None of this affects two channels the regulations would seem to target – BabyFirst and Baby TV. They are broadcast from the UK, outside French jurisdiction. The French website for BabyFirst clearly states that the channel is for parents of little ones. Baby TV is presented as a kids channel.

Kids channel Gulli – a co-production of Lagardere and France Télévisions – earned a 1.8% audience share in July. Yes, school’s still out. Gulli (or known as Cyberbot) is pitched as “family edutainment” and clearly targets young children.

Minister Albanel issued a ”cry of alarm”  to parents in late June, just as the school summer holidays got into full swing. “I want to tell parents not to use these channels,” she repeated in a series of media interviews. “We cannot prohibit them,” she said, specifically referring the Baby TV and BabyFirst channels, because “they are not terrorists channels or pornographic.”
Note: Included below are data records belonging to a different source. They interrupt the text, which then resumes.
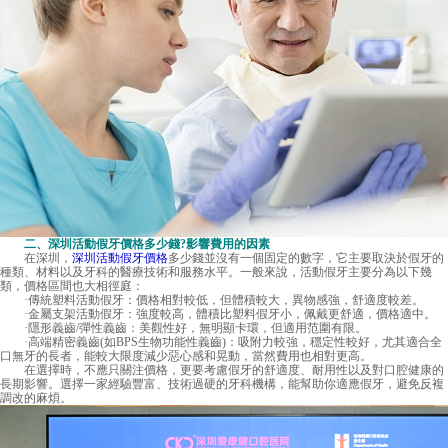
二、深圳活動假牙價格多少錢?影響費用的因素
在深圳，
深圳活動假牙價格
多少錢並沒有一個固定的數字，它主要取決於假牙的
種類、材料以及牙科的醫療技術和服務水平。一般來說，活動假牙主要分為以下幾
類，價格區間也大相徑庭：
·傳統塑料活動假牙：價格相對較低，但體積較大，異物感強，舒適度較差。
·金屬支架活動假牙：強度較高，體積比塑料假牙小，佩戴更舒適，價格適中。
·隱形義齒/彈性義齒：美觀性好，無明顯卡環，但適用范圍有限。
·高端精密義齒(如BPS生物功能性義齒)：吸附力較強，穩定性較好，尤其適合全
口無牙的長者，能較大限度減少惡心感和晃動，當然費用也相對更高。
在選擇時，不應只關注價格，更要考慮假牙的舒適度、耐用性以及對口腔健康的
長期影響。選擇一家經驗豐富、技術過硬的牙科機構，能幫助你適應假牙，避免反複
調改的麻煩。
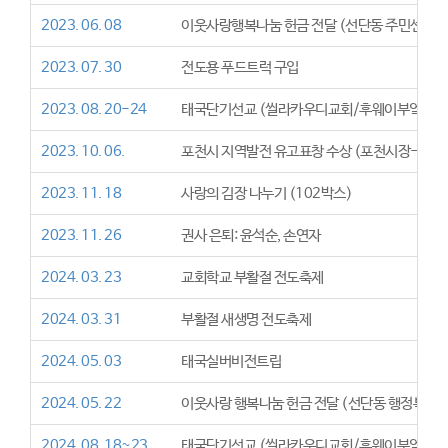
2023. 06. 08
이웃사랑행복나눔 헌금 전달 (선단동 주민센터,
2023. 07. 30
전도용 푸드트럭 구입
2023. 08. 20-24
태국단기선교 (씰라카우디교회/후웨이부엌교회
2023. 10. 06.
포천시 지역발전 유고표창 수상 (포천시장-오준
2023. 11. 18
사랑의 김장 나누기 (102박스)
2023. 11. 26
권사 은퇴: 윤석순, 손연자
2024. 03. 23
교회학교 부활절 전도축제
2024. 03. 31
부활절 새생명 전도축제
2024. 05. 03
태국실버비전트립
2024. 05. 22
이웃사랑 행복나눔 헌금 전달 (선단동 행정복지
2024. 08. 18~23
태국단기선교 (씰라카우디교회/후웨이부엌교회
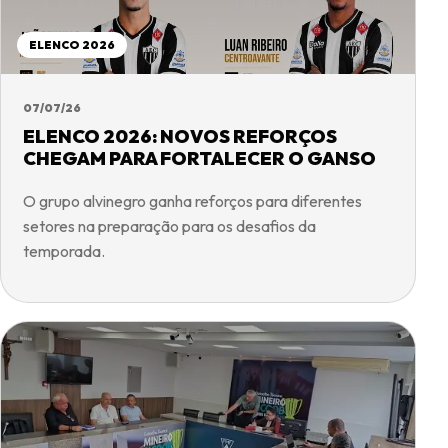
ELENCO 2026
07/07/26
ELENCO 2026: NOVOS REFORÇOS
CHEGAM PARA FORTALECER O GANSO
O grupo alvinegro ganha reforços para diferentes
setores na preparação para os desafios da
temporada.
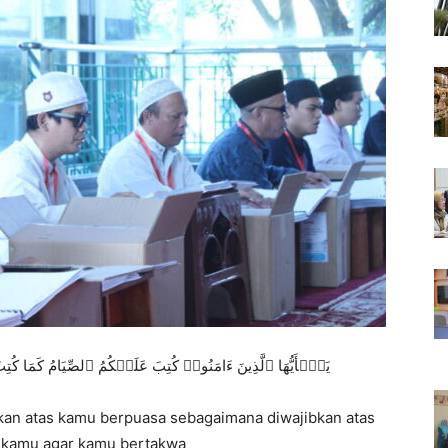
یَـٰۤأَیُّهَا ٱلَّذِینَ ءَامَنُوا۟ كُتِبَ عَلَیۡكُمُ ٱلصِّیَامُ كَمَا كُتِ
kan atas kamu berpuasa sebagaimana diwajibkan atas
 kamu agar kamu bertakwa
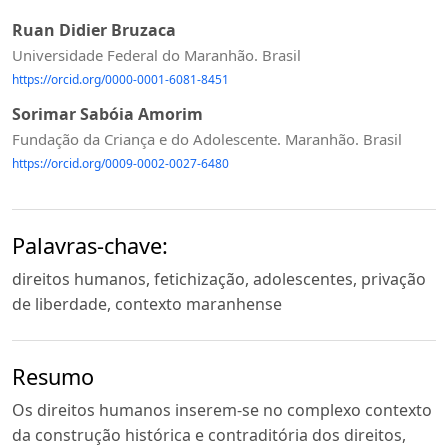
Ruan Didier Bruzaca
Universidade Federal do Maranhão. Brasil
https://orcid.org/0000-0001-6081-8451
Sorimar Sabóia Amorim
Fundação da Criança e do Adolescente. Maranhão. Brasil
https://orcid.org/0009-0002-0027-6480
Palavras-chave:
direitos humanos, fetichização, adolescentes, privação
de liberdade, contexto maranhense
Resumo
Os direitos humanos inserem-se no complexo contexto
da construção histórica e contraditória dos direitos,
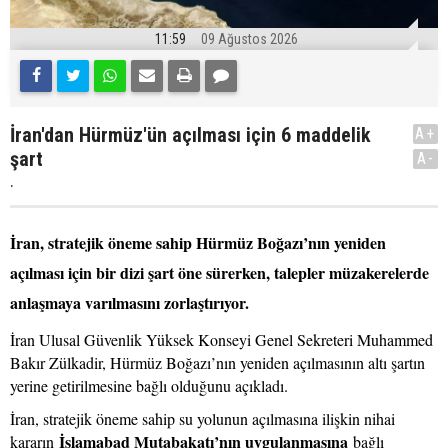
11:59
09 Ağustos 2026
İran'dan Hürmüz'ün açılması için 6 maddelik
A+
şart
A-
.
İran, stratejik öneme sahip Hürmüz Boğazı’nın yeniden
açılması için bir dizi şart öne sürerken, talepler müzakerelerde
anlaşmaya varılmasını zorlaştırıyor.
İran Ulusal Güvenlik Yüksek Konseyi Genel Sekreteri Muhammed
Bakır Zülkadir, Hürmüz Boğazı’nın yeniden açılmasının altı şartın
yerine getirilmesine bağlı olduğunu açıkladı.
İran, stratejik öneme sahip su yolunun açılmasına ilişkin nihai
İslamabad Mutabakatı’nın uygulanmasına
kararın
bağlı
Behavioral research on the effects of television on young children is a relatively new and growing. An American study, published in the peer-reviewed journal Child Development (July 2008), observed children at play for an hour, 30 minutes with a TV set in the room tuned to a game show and 30 minutes off. When the TV was on the kids – aged one to three years - couldn’t concentrate. “Parents should limit their young children's exposure to background television,” the researchers concluded.
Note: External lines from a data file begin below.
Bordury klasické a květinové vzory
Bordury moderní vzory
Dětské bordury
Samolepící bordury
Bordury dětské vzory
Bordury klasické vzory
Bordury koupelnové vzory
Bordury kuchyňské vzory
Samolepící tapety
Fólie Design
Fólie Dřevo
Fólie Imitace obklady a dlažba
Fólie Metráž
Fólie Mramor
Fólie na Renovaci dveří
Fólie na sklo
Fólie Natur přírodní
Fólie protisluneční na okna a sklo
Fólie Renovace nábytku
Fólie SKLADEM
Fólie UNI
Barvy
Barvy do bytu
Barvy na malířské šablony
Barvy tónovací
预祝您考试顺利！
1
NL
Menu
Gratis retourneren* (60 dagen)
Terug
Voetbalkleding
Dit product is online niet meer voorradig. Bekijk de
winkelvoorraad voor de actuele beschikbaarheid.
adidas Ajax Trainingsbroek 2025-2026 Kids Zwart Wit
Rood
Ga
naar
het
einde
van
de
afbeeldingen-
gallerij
An earlier study, published in Pediatrics (April 2004) showed that exposure to television by children under two years of age could be linked to attention-deficit/hyperactivity disorder (ADHD) by age 7. More recently a Harvard Medical School study (April 2008) connected TV exposure among children under two years and inadequate sleep “synergistically” to childhood obesity.

But, those kiddie TV channels aren’t terrorists.